Lier/délier : d’où la pratique fréquente de la double négation, afin de ne pas nommer le mal – délier ce qui délie… Mais on peut y voir aussi l’exigence de rompre un lien afin de pouvoir en nouer un autre… Implicitement, cela voudrait dire que le conflit, lui aussi est une forme de lien… Voir plus loin dans le même chapitre, d’abord la loi de Solon sur la prise de parti obligatoire, qui rappelle le droit archaïque où le simple témoin d’un crime est lui-même considéré coupable au même titre que le criminel, et ensuite « l’ajointement » réalisé par Arès (soit le lien du combat): en « déséquilibrant l’affrontement par la ruse, Ulysse aurait remporté la victoire, mais est-ce que cela même ne pourrait être considéré comme une faute grave qui serait à l’origine de l’Odyssée à lui imposée par les Dieux courroucés ? »

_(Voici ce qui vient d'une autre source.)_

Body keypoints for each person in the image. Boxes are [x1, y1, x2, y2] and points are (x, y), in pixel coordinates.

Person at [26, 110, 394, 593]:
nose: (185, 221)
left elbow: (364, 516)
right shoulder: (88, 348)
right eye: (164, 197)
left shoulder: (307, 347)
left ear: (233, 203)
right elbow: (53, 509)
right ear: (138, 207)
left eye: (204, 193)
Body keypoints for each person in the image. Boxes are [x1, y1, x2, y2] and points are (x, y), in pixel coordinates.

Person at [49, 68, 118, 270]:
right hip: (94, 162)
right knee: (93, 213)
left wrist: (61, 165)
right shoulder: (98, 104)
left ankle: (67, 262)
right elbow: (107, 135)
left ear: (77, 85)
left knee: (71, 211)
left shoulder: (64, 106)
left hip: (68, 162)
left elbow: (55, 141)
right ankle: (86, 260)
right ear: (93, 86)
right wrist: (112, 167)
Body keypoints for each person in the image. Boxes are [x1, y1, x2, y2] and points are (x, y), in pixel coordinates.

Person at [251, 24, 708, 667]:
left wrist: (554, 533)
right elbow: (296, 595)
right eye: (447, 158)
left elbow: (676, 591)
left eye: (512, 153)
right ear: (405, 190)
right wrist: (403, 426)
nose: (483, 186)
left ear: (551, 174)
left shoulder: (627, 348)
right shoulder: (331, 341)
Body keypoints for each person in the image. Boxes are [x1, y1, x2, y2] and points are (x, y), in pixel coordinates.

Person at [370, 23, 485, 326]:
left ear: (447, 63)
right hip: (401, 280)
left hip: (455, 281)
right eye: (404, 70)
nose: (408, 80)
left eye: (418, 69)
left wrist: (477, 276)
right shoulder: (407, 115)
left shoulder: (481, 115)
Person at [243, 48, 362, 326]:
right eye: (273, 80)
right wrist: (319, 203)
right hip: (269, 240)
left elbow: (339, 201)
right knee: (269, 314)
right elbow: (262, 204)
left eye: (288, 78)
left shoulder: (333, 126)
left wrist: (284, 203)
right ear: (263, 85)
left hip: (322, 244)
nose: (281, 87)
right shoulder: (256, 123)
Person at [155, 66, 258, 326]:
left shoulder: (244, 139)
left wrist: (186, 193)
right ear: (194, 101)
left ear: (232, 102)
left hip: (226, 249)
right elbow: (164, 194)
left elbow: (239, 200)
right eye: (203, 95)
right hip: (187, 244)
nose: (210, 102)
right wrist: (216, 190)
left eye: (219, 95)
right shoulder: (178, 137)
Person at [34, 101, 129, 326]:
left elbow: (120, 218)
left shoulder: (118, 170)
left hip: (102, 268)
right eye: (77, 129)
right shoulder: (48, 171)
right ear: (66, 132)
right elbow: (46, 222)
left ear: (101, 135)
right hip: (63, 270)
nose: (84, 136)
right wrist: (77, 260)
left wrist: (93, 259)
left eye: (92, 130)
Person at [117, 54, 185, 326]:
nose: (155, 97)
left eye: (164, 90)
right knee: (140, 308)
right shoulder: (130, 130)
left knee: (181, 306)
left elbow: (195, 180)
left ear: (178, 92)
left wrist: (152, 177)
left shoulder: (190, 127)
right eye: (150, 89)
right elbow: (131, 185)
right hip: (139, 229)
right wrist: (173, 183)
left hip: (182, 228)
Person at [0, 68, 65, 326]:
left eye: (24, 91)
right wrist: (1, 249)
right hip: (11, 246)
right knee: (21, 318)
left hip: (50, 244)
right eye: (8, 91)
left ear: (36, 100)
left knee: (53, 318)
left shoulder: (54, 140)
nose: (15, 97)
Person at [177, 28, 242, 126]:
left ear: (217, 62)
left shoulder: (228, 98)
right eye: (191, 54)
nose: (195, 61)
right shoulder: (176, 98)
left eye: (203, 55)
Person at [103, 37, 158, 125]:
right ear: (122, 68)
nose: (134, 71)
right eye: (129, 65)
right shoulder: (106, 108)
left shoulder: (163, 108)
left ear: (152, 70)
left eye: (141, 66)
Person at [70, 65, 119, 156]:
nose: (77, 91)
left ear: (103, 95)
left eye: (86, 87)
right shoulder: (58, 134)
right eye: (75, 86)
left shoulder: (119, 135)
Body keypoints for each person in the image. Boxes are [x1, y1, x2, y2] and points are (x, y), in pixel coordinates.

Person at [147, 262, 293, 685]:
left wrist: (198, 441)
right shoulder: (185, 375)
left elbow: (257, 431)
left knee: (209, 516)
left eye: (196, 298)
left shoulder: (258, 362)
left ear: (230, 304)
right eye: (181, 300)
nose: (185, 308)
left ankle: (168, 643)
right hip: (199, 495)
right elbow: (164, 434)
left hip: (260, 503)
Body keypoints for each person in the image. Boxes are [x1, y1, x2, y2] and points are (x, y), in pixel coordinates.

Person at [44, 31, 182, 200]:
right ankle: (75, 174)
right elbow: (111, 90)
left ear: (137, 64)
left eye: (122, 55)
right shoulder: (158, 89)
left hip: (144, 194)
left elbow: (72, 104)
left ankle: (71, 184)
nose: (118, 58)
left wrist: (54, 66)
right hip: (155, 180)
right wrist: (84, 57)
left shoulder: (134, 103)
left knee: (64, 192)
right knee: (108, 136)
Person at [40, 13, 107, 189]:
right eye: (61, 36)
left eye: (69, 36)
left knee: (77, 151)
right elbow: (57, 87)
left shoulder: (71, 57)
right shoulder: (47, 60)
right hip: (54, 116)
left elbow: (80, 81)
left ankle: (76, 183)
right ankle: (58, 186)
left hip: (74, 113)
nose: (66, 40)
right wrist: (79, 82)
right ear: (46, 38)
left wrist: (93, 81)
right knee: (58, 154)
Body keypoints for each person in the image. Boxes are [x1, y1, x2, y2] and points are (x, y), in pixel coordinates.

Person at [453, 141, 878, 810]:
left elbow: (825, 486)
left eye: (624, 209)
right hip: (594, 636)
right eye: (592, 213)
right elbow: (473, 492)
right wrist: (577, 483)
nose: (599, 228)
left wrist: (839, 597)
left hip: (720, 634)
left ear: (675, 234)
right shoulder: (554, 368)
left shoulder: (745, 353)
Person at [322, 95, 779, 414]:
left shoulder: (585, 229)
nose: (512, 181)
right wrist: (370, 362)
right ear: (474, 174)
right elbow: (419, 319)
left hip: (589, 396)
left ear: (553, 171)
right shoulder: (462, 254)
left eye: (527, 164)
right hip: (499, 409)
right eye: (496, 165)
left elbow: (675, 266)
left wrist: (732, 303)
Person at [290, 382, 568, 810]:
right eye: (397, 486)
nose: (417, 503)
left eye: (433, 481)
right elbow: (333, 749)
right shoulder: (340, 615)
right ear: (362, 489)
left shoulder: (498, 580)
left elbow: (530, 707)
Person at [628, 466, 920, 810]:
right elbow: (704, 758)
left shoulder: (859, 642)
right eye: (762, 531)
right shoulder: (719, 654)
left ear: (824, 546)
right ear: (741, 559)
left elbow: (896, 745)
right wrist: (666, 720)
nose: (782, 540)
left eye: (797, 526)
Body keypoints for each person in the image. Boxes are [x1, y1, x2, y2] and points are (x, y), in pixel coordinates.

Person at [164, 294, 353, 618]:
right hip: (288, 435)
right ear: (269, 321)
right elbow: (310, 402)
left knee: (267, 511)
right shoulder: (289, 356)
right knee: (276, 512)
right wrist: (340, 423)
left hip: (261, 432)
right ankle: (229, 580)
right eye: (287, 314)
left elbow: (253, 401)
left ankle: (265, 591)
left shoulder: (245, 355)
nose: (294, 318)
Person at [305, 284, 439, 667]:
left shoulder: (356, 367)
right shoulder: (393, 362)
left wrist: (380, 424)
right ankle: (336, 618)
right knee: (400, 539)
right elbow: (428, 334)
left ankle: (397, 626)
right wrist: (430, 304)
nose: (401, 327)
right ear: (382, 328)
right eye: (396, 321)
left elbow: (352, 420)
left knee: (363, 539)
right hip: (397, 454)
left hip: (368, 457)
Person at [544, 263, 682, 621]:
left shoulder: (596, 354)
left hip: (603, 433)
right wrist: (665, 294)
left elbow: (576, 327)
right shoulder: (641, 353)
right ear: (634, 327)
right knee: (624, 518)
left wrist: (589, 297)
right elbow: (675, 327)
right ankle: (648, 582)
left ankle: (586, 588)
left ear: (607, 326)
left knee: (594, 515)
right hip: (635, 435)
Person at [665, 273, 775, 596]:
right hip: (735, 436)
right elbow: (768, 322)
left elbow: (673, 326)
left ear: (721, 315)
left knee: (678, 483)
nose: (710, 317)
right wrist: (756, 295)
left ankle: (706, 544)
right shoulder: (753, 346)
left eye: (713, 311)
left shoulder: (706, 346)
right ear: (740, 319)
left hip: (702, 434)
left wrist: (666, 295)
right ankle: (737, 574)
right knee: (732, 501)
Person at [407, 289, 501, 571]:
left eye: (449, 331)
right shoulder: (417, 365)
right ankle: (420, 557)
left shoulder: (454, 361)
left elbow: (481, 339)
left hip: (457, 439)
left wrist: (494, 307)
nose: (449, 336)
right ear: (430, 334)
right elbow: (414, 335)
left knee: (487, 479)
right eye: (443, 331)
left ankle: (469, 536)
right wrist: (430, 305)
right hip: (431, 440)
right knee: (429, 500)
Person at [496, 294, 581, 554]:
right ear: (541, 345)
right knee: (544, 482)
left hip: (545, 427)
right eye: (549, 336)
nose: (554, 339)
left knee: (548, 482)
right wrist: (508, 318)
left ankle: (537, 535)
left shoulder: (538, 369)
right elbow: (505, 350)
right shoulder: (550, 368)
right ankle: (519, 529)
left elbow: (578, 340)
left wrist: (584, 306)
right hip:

Ajointement comme maintien d’une tension plutôt que confusion totale.

Héraclite : « Même le kukéon [mélange d’eau et de farine d’orge] se décompose si on ne l’agite pas ». Nécessité du mouvement pour unir, ou du moins mélanger, les parties adverses de la stásis, le mouvement (ou l’agitation, ou le conflit) que certains nomment justement … la stásis ! À l’évidence, ce sont ceux qui veulent conserver un certain état des choses, un certain ordre de la cité, et dont la tendance est toujours et partout de vouloir faire passer cet état des choses, cet ordre, pour la cité elle-même, pour sa « nature », ou même pour la nature (cf. les néolibéraux comme derniers avatars).